-- start of RECORDS FOR THE EXERCISE --

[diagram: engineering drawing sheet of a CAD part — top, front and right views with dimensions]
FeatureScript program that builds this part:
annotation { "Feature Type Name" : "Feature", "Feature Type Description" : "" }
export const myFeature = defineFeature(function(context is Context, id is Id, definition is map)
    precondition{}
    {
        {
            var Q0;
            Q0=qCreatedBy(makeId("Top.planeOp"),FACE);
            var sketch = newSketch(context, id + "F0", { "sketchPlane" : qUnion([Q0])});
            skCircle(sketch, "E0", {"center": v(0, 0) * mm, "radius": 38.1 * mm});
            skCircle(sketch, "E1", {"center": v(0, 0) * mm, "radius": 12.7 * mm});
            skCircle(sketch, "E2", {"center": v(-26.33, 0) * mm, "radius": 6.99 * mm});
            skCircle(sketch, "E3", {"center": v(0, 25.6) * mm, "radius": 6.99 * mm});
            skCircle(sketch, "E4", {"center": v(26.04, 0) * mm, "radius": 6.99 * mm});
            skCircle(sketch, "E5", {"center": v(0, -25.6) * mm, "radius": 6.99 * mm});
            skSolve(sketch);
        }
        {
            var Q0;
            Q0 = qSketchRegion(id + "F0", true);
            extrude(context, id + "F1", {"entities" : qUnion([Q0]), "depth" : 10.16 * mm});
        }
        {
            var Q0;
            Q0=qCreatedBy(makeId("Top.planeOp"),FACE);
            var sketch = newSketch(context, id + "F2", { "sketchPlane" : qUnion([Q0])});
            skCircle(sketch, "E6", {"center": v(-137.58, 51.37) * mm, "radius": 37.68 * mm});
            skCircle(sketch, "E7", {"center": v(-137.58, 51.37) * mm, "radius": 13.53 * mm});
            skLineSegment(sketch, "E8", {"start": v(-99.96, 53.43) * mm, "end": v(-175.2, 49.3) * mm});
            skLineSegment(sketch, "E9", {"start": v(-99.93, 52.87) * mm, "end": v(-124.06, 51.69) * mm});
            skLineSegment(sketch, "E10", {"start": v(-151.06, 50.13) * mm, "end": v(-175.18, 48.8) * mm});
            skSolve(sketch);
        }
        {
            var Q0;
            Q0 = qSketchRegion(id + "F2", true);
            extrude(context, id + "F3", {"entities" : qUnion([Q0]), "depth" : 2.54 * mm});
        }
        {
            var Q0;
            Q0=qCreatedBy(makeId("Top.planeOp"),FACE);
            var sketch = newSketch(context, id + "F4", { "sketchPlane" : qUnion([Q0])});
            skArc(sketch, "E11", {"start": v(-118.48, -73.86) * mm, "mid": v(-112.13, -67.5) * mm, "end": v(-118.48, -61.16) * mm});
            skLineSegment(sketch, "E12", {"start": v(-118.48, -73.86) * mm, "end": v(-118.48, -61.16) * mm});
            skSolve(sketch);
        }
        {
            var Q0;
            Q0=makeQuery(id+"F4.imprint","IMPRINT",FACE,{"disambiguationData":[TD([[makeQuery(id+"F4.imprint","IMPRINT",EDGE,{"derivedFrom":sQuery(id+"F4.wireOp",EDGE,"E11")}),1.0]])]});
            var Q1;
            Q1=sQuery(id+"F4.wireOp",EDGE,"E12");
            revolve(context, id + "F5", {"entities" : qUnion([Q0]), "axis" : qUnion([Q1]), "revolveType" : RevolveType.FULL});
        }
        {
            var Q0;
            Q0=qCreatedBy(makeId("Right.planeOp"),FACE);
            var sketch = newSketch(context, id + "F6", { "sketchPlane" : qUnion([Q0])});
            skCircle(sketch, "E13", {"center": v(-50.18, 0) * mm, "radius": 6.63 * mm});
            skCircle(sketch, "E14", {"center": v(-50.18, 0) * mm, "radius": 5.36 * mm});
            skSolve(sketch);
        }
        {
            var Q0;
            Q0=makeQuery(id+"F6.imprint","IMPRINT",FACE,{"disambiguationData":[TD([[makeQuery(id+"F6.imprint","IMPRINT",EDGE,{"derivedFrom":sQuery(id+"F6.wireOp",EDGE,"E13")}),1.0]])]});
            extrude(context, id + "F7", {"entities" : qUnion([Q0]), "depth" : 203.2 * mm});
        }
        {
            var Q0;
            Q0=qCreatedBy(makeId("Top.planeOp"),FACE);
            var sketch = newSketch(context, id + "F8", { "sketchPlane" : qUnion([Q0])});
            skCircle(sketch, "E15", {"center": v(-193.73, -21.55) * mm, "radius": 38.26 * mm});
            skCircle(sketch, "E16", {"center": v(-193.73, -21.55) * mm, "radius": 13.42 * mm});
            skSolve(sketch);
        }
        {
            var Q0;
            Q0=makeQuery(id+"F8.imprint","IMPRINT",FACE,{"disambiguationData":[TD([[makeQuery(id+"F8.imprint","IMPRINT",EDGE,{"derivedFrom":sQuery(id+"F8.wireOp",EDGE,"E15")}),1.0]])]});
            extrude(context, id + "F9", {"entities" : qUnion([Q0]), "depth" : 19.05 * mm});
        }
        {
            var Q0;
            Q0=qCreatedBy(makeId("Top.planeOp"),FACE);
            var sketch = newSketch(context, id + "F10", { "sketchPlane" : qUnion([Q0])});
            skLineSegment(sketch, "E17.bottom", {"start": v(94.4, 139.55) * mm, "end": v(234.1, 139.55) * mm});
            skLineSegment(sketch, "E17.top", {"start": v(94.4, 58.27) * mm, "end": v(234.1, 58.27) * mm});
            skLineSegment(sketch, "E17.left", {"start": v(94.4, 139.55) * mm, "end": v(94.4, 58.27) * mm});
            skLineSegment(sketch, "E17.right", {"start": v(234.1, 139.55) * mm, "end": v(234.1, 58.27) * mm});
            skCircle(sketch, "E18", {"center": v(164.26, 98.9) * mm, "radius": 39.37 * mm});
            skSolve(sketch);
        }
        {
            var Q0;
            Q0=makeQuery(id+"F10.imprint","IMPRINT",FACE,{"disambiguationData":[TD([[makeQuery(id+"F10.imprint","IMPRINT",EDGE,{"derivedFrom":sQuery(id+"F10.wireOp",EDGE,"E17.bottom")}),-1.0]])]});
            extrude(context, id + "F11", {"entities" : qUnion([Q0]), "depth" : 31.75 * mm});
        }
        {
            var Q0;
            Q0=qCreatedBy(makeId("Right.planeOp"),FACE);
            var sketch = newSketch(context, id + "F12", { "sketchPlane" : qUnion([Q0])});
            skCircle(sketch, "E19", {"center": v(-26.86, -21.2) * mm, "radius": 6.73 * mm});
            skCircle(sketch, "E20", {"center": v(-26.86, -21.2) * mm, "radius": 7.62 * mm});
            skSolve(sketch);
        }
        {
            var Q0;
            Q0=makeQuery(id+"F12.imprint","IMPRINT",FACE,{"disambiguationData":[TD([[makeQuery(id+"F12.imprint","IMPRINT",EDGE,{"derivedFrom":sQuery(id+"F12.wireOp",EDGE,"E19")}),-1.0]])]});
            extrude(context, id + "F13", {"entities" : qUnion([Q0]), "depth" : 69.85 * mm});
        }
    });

-- end of RECORDS FOR THE EXERCISE --

- _WHAT IS NEEDED_
Copy out every line of the records above that contains the string "sQuery". Keep each line whole and in its original order.

- _FINAL RESULT_
            Q0=makeQuery(id+"F4.imprint","IMPRINT",FACE,{"disambiguationData":[TD([[makeQuery(id+"F4.imprint","IMPRINT",EDGE,{"derivedFrom":sQuery(id+"F4.wireOp",EDGE,"E11")}),1.0]])]});
            Q1=sQuery(id+"F4.wireOp",EDGE,"E12");
            Q0=makeQuery(id+"F6.imprint","IMPRINT",FACE,{"disambiguationData":[TD([[makeQuery(id+"F6.imprint","IMPRINT",EDGE,{"derivedFrom":sQuery(id+"F6.wireOp",EDGE,"E13")}),1.0]])]});
            Q0=makeQuery(id+"F8.imprint","IMPRINT",FACE,{"disambiguationData":[TD([[makeQuery(id+"F8.imprint","IMPRINT",EDGE,{"derivedFrom":sQuery(id+"F8.wireOp",EDGE,"E15")}),1.0]])]});
            Q0=makeQuery(id+"F10.imprint","IMPRINT",FACE,{"disambiguationData":[TD([[makeQuery(id+"F10.imprint","IMPRINT",EDGE,{"derivedFrom":sQuery(id+"F10.wireOp",EDGE,"E17.bottom")}),-1.0]])]});
            Q0=makeQuery(id+"F12.imprint","IMPRINT",FACE,{"disambiguationData":[TD([[makeQuery(id+"F12.imprint","IMPRINT",EDGE,{"derivedFrom":sQuery(id+"F12.wireOp",EDGE,"E19")}),-1.0]])]});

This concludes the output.